Start of TEXT UNDER STUDY

As promised, today's edition of Ethnic Eating 101 concentrates on the two temperature extremes in Korean food: soon tofu, which is served literally boiling hot, and naengmyeon, which is served literally ice cold. No matter what the weather, there is a Korean dish perfect for it.
Before we start, a word about Korean tableware. Koreans use spoons at every meal and they are the only Asian culture which consistently uses metal chopsticks (usually stainless steel). If you're new to the art of chopstickery, you are going to be one frustrated diner after trying to pick up food with heavy metal chopsticks. They usually have raised bumps or grooves near the tips to assist with traction, but that's no guarantee of success.
Fortunately, Koreans don't use chopsticks for quite as many tasks
as other Asians; rice, for example, is normally eaten with a spoon (or
dumped into a pot of stew and then eaten with the spoon–this is not
the etiquette horror it might be elsewhere), so the chopsticks are
really only used for non-soupy, non-rice foods, which tend to be easier
to eat with slippery metal. As long as you can eat it neatly with a
spoon, you are OK manners-wise.

End of TEXT UNDER STUDY

- _TASK 1_
Extract the passage of the Korean food text starting with "As promised, today's" and going on through "guarantee of success.".

Start of SOURCE MATERIAL

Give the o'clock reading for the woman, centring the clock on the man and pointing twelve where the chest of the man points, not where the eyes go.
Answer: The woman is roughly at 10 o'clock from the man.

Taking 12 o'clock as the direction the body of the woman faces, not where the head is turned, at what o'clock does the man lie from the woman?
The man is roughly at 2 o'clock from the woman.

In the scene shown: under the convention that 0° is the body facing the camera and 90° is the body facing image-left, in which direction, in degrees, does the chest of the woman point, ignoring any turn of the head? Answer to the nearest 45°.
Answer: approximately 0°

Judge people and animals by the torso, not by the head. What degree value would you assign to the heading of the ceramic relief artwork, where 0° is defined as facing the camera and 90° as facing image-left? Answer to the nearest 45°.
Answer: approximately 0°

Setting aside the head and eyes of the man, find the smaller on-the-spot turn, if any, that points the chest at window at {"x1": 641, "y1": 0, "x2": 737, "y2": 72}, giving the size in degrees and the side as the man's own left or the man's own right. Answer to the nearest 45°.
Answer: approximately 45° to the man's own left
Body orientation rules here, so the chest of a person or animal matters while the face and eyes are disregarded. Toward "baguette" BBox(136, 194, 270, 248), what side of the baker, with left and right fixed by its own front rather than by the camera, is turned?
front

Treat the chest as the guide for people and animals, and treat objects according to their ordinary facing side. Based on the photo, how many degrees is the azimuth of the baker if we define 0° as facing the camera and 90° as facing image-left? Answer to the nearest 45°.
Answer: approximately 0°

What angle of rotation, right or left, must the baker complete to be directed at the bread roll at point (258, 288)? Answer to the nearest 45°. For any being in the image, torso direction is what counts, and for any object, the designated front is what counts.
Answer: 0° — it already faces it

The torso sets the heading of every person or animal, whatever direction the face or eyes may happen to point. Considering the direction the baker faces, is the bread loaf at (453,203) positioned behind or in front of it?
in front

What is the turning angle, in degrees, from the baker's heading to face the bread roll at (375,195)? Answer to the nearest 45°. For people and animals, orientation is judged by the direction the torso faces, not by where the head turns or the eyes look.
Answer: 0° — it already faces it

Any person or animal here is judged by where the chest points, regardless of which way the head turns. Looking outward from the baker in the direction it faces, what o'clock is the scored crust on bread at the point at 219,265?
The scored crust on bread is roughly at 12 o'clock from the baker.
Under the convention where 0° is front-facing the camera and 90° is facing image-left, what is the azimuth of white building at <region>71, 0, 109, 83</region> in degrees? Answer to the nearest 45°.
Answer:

End of SOURCE MATERIAL

- _TASK 2_
Rewrite the records from their start through the line with "Answer: The woman", putting "torso" in place of "chest" and changing nothing else.

- _EXPECTED OUTPUT 1_
As promised, today's edition of Ethnic Eating 101 concentrates on the two temperature extremes in Korean food: soon tofu, which is served literally boiling hot, and naengmyeon, which is served literally ice cold. No matter what the weather, there is a Korean dish perfect for it.
Before we start, a word about Korean tableware. Koreans use spoons at every meal and they are the only Asian culture which consistently uses metal chopsticks (usually stainless steel). If you're new to the art of chopstickery, you are going to be one frustrated diner after trying to pick up food with heavy metal chopsticks. They usually have raised bumps or grooves near the tips to assist with traction, but that's no guarantee of success.

- _EXPECTED OUTPUT 2_
Give the o'clock reading for the woman, centring the clock on the man and pointing twelve where the torso of the man points, not where the eyes go.
Answer: The woman is roughly at 10 o'clock from the man.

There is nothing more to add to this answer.